(Text extracted from each page)
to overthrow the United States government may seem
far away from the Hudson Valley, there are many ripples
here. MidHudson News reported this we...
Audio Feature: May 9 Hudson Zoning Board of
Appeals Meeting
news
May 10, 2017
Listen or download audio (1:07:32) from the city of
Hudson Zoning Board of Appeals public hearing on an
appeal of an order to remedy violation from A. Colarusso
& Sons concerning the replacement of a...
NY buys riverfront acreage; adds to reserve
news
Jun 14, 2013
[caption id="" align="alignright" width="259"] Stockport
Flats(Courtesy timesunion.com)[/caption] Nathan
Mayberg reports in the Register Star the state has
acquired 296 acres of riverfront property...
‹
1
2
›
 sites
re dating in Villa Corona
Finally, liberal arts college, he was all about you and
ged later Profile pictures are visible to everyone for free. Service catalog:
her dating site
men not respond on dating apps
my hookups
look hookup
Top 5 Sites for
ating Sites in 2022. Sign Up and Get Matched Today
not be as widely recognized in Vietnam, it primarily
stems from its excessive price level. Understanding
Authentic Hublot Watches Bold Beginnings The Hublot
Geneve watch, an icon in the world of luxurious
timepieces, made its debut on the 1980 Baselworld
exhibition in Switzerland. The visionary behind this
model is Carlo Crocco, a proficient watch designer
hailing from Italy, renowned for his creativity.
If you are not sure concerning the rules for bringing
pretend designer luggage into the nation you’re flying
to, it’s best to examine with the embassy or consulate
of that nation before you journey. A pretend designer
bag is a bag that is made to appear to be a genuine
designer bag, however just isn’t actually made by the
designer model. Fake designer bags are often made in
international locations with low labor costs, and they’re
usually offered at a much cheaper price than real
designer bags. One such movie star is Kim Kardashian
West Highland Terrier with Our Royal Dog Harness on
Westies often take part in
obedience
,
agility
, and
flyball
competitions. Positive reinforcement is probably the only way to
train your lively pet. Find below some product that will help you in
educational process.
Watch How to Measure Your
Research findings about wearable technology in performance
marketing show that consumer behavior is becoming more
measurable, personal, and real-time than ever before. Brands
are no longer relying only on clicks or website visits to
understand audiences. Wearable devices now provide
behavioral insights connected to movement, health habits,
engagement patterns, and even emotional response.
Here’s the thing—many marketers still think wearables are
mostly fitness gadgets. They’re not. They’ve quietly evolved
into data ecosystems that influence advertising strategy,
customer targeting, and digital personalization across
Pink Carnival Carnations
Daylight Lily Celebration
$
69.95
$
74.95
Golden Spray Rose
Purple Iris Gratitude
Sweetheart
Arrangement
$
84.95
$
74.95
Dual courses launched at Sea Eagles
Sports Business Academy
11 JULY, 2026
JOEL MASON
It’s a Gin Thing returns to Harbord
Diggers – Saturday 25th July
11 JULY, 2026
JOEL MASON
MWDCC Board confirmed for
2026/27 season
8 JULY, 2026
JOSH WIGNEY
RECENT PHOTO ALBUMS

◆ Task prompt
Rewrite every line of the material as a JSON list of strings, one string per line, skipping any blank lines.

◆ Result of this exercise
[
  "to overthrow the United States government may seem",
  "far away from the Hudson Valley, there are many ripples",
  "here. MidHudson News reported this we...",
  "Audio Feature: May 9 Hudson Zoning Board of",
  "Appeals Meeting",
  "news",
  "May 10, 2017",
  "Listen or download audio (1:07:32) from the city of",
  "Hudson Zoning Board of Appeals public hearing on an",
  "appeal of an order to remedy violation from A. Colarusso",
  "& Sons concerning the replacement of a...",
  "NY buys riverfront acreage; adds to reserve",
  "news",
  "Jun 14, 2013",
  "[caption id=\"\" align=\"alignright\" width=\"259\"] Stockport",
  "Flats(Courtesy timesunion.com)[/caption] Nathan",
  "Mayberg reports in the Register Star the state has",
  "acquired 296 acres of riverfront property...",
  "‹",
  "1",
  "2",
  "›",
  " sites",
  "re dating in Villa Corona",
  "Finally, liberal arts college, he was all about you and",
  "ged later Profile pictures are visible to everyone for free. Service catalog:",
  "her dating site",
  "men not respond on dating apps",
  "my hookups",
  "look hookup",
  "Top 5 Sites for",
  "ating Sites in 2022. Sign Up and Get Matched Today",
  "not be as widely recognized in Vietnam, it primarily",
  "stems from its excessive price level. Understanding",
  "Authentic Hublot Watches Bold Beginnings The Hublot",
  "Geneve watch, an icon in the world of luxurious",
  "timepieces, made its debut on the 1980 Baselworld",
  "exhibition in Switzerland. The visionary behind this",
  "model is Carlo Crocco, a proficient watch designer",
  "hailing from Italy, renowned for his creativity.",
  "If you are not sure concerning the rules for bringing",
  "pretend designer luggage into the nation you’re flying",
  "to, it’s best to examine with the embassy or consulate",
  "of that nation before you journey. A pretend designer",
  "bag is a bag that is made to appear to be a genuine",
  "designer bag, however just isn’t actually made by the",
  "designer model. Fake designer bags are often made in",
  "international locations with low labor costs, and they’re",
  "usually offered at a much cheaper price than real",
  "designer bags. One such movie star is Kim Kardashian",
  "West Highland Terrier with Our Royal Dog Harness on",
  "Westies often take part in",
  "obedience",
  ",",
  "agility",
  ", and",
  "flyball",
  "competitions. Positive reinforcement is probably the only way to",
  "train your lively pet. Find below some product that will help you in",
  "educational process.",
  "Watch How to Measure Your",
  "Research findings about wearable technology in performance",
  "marketing show that consumer behavior is becoming more",
  "measurable, personal, and real-time than ever before. Brands",
  "are no longer relying only on clicks or website visits to",
  "understand audiences. Wearable devices now provide",
  "behavioral insights connected to movement, health habits,",
  "engagement patterns, and even emotional response.",
  "Here’s the thing—many marketers still think wearables are",
  "mostly fitness gadgets. They’re not. They’ve quietly evolved",
  "into data ecosystems that influence advertising strategy,",
  "customer targeting, and digital personalization across",
  "Pink Carnival Carnations",
  "Daylight Lily Celebration",
  "$",
  "69.95",
  "$",
  "74.95",
  "Golden Spray Rose",
  "Purple Iris Gratitude",
  "Sweetheart",
  "Arrangement",
  "$",
  "84.95",
  "$",
  "74.95",
  "Dual courses launched at Sea Eagles",
  "Sports Business Academy",
  "11 JULY, 2026",
  "JOEL MASON",
  "It’s a Gin Thing returns to Harbord",
  "Diggers – Saturday 25th July",
  "11 JULY, 2026",
  "JOEL MASON",
  "MWDCC Board confirmed for",
  "2026/27 season",
  "8 JULY, 2026",
  "JOSH WIGNEY",
  "RECENT PHOTO ALBUMS"
]